BEGIN Input data

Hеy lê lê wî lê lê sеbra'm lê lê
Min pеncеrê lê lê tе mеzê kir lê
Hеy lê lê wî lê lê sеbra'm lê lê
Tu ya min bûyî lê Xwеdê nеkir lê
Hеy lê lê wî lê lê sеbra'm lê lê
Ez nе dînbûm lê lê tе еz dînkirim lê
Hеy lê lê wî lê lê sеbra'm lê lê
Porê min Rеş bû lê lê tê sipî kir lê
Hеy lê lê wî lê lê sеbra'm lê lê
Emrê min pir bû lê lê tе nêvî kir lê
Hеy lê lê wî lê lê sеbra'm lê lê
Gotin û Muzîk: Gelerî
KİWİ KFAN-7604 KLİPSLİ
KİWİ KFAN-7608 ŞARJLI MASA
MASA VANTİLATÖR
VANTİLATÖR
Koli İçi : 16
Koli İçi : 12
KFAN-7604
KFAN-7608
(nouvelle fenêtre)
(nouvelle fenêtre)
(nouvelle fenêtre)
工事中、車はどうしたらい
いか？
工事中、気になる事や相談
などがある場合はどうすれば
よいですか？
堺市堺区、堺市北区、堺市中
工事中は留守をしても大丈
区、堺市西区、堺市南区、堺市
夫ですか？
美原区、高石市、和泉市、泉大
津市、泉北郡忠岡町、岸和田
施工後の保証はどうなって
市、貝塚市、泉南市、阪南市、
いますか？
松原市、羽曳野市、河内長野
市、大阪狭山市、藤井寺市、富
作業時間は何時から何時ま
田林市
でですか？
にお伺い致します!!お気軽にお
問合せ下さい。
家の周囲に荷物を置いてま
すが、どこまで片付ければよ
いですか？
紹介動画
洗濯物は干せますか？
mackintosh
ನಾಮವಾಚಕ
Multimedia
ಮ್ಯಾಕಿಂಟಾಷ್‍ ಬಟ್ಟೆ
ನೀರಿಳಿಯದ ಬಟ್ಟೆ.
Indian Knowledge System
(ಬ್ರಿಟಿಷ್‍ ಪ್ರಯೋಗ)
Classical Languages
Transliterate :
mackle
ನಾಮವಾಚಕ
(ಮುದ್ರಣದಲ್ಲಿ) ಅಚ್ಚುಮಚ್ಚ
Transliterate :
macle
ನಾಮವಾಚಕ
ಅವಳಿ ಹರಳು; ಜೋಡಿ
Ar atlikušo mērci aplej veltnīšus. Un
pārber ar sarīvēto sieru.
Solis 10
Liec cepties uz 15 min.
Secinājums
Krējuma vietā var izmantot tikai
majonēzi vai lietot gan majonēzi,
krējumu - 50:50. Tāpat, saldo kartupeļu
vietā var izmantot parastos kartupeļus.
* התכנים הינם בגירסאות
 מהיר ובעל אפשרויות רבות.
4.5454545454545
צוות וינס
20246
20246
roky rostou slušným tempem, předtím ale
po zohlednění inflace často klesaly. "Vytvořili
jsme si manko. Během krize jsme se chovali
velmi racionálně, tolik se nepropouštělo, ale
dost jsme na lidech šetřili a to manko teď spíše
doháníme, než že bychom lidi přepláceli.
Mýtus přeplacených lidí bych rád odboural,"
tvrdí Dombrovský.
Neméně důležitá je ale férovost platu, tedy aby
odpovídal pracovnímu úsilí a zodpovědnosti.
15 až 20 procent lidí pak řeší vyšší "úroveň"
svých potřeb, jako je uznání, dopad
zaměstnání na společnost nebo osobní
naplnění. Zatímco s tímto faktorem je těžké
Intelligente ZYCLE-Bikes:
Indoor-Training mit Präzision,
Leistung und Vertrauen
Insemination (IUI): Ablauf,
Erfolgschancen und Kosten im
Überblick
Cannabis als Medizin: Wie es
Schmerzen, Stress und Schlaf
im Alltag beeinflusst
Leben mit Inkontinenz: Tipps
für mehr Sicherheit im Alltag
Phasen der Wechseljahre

END Input data

## Work instructions
Please write out the entries again, swapping every "Transliterate" for "Transcribe" and leaving all else unchanged.

## Solution to this problem
Hеy lê lê wî lê lê sеbra'm lê lê
Min pеncеrê lê lê tе mеzê kir lê
Hеy lê lê wî lê lê sеbra'm lê lê
Tu ya min bûyî lê Xwеdê nеkir lê
Hеy lê lê wî lê lê sеbra'm lê lê
Ez nе dînbûm lê lê tе еz dînkirim lê
Hеy lê lê wî lê lê sеbra'm lê lê
Porê min Rеş bû lê lê tê sipî kir lê
Hеy lê lê wî lê lê sеbra'm lê lê
Emrê min pir bû lê lê tе nêvî kir lê
Hеy lê lê wî lê lê sеbra'm lê lê
Gotin û Muzîk: Gelerî
KİWİ KFAN-7604 KLİPSLİ
KİWİ KFAN-7608 ŞARJLI MASA
MASA VANTİLATÖR
VANTİLATÖR
Koli İçi : 16
Koli İçi : 12
KFAN-7604
KFAN-7608
(nouvelle fenêtre)
(nouvelle fenêtre)
(nouvelle fenêtre)
工事中、車はどうしたらい
いか？
工事中、気になる事や相談
などがある場合はどうすれば
よいですか？
堺市堺区、堺市北区、堺市中
工事中は留守をしても大丈
区、堺市西区、堺市南区、堺市
夫ですか？
美原区、高石市、和泉市、泉大
津市、泉北郡忠岡町、岸和田
施工後の保証はどうなって
市、貝塚市、泉南市、阪南市、
いますか？
松原市、羽曳野市、河内長野
市、大阪狭山市、藤井寺市、富
作業時間は何時から何時ま
田林市
でですか？
にお伺い致します!!お気軽にお
問合せ下さい。
家の周囲に荷物を置いてま
すが、どこまで片付ければよ
いですか？
紹介動画
洗濯物は干せますか？
mackintosh
ನಾಮವಾಚಕ
Multimedia
ಮ್ಯಾಕಿಂಟಾಷ್‍ ಬಟ್ಟೆ
ನೀರಿಳಿಯದ ಬಟ್ಟೆ.
Indian Knowledge System
(ಬ್ರಿಟಿಷ್‍ ಪ್ರಯೋಗ)
Classical Languages
Transcribe :
mackle
ನಾಮವಾಚಕ
(ಮುದ್ರಣದಲ್ಲಿ) ಅಚ್ಚುಮಚ್ಚ
Transcribe :
macle
ನಾಮವಾಚಕ
ಅವಳಿ ಹರಳು; ಜೋಡಿ
Ar atlikušo mērci aplej veltnīšus. Un
pārber ar sarīvēto sieru.
Solis 10
Liec cepties uz 15 min.
Secinājums
Krējuma vietā var izmantot tikai
majonēzi vai lietot gan majonēzi,
krējumu - 50:50. Tāpat, saldo kartupeļu
vietā var izmantot parastos kartupeļus.
* התכנים הינם בגירסאות
 מהיר ובעל אפשרויות רבות.
4.5454545454545
צוות וינס
20246
20246
roky rostou slušným tempem, předtím ale
po zohlednění inflace často klesaly. "Vytvořili
jsme si manko. Během krize jsme se chovali
velmi racionálně, tolik se nepropouštělo, ale
dost jsme na lidech šetřili a to manko teď spíše
doháníme, než že bychom lidi přepláceli.
Mýtus přeplacených lidí bych rád odboural,"
tvrdí Dombrovský.
Neméně důležitá je ale férovost platu, tedy aby
odpovídal pracovnímu úsilí a zodpovědnosti.
15 až 20 procent lidí pak řeší vyšší "úroveň"
svých potřeb, jako je uznání, dopad
zaměstnání na společnost nebo osobní
naplnění. Zatímco s tímto faktorem je těžké
Intelligente ZYCLE-Bikes:
Indoor-Training mit Präzision,
Leistung und Vertrauen
Insemination (IUI): Ablauf,
Erfolgschancen und Kosten im
Überblick
Cannabis als Medizin: Wie es
Schmerzen, Stress und Schlaf
im Alltag beeinflusst
Leben mit Inkontinenz: Tipps
für mehr Sicherheit im Alltag
Phasen der Wechseljahre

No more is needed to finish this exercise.